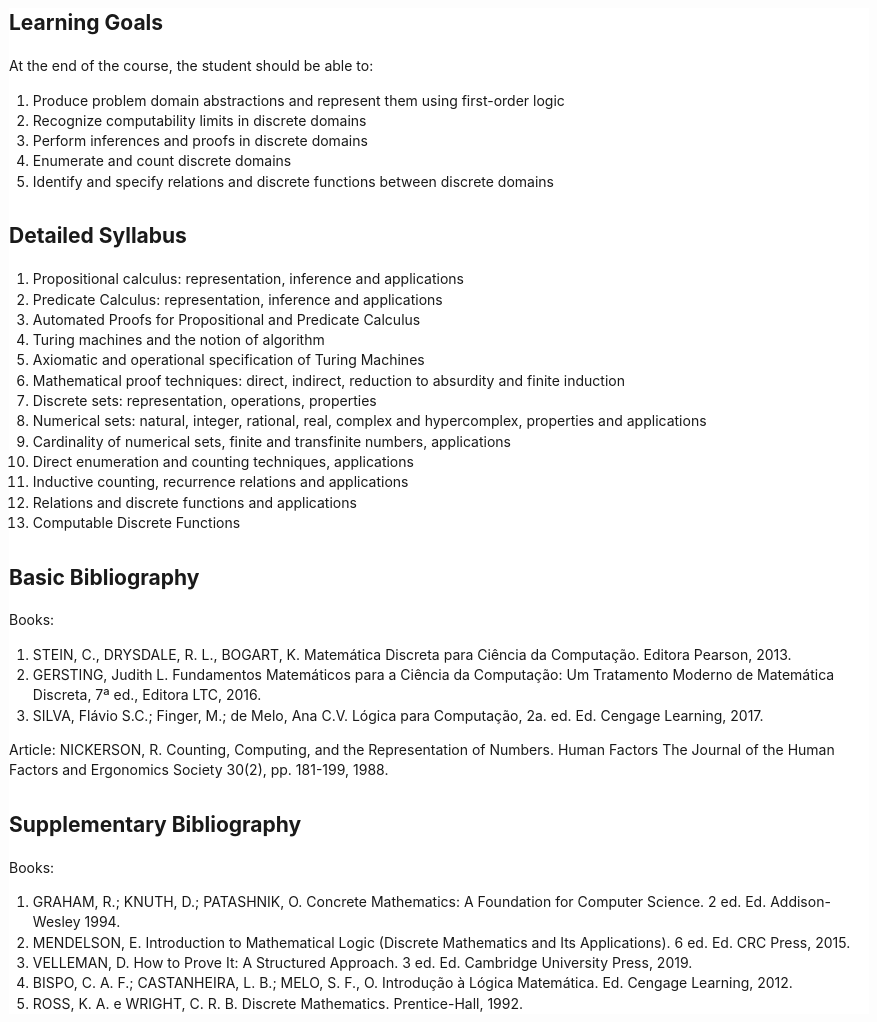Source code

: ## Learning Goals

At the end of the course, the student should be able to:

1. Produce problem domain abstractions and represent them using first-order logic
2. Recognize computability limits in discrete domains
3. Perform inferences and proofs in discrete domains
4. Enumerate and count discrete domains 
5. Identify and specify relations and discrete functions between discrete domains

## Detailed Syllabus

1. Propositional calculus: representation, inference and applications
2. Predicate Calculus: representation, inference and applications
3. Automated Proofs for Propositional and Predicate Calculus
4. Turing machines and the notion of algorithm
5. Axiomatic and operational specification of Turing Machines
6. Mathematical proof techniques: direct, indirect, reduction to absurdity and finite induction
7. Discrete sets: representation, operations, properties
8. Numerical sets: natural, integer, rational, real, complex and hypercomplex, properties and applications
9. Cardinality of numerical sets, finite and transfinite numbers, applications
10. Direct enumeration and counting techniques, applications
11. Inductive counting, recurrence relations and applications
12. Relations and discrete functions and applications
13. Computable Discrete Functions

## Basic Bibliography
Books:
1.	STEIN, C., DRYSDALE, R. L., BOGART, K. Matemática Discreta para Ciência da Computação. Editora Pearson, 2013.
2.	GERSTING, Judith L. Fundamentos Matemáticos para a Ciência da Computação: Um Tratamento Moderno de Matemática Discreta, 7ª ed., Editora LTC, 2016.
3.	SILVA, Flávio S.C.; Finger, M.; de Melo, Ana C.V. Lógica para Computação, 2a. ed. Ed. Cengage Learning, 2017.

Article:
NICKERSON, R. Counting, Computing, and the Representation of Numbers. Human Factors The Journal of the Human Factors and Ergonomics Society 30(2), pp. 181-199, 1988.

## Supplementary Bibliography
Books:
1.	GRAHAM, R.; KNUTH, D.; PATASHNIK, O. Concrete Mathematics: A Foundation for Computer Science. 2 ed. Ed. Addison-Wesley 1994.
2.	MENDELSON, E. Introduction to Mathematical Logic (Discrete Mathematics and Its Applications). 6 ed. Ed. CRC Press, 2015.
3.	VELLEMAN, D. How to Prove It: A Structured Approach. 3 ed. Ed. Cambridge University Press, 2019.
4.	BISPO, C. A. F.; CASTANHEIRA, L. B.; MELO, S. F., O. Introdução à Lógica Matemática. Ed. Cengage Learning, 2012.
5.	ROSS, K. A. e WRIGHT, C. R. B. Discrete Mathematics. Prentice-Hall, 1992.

TASK TO COMPLETE:
Copy out the material starting at the line containing "1. Propositional calculus: representation, inference" and ending at the line containing "Cengage Learning, 2017.", both included, with nothing changed.

REPLY:
1. Propositional calculus: representation, inference and applications
2. Predicate Calculus: representation, inference and applications
3. Automated Proofs for Propositional and Predicate Calculus
4. Turing machines and the notion of algorithm
5. Axiomatic and operational specification of Turing Machines
6. Mathematical proof techniques: direct, indirect, reduction to absurdity and finite induction
7. Discrete sets: representation, operations, properties
8. Numerical sets: natural, integer, rational, real, complex and hypercomplex, properties and applications
9. Cardinality of numerical sets, finite and transfinite numbers, applications
10. Direct enumeration and counting techniques, applications
11. Inductive counting, recurrence relations and applications
12. Relations and discrete functions and applications
13. Computable Discrete Functions

## Basic Bibliography
Books:
1.	STEIN, C., DRYSDALE, R. L., BOGART, K. Matemática Discreta para Ciência da Computação. Editora Pearson, 2013.
2.	GERSTING, Judith L. Fundamentos Matemáticos para a Ciência da Computação: Um Tratamento Moderno de Matemática Discreta, 7ª ed., Editora LTC, 2016.
3.	SILVA, Flávio S.C.; Finger, M.; de Melo, Ana C.V. Lógica para Computação, 2a. ed. Ed. Cengage Learning, 2017.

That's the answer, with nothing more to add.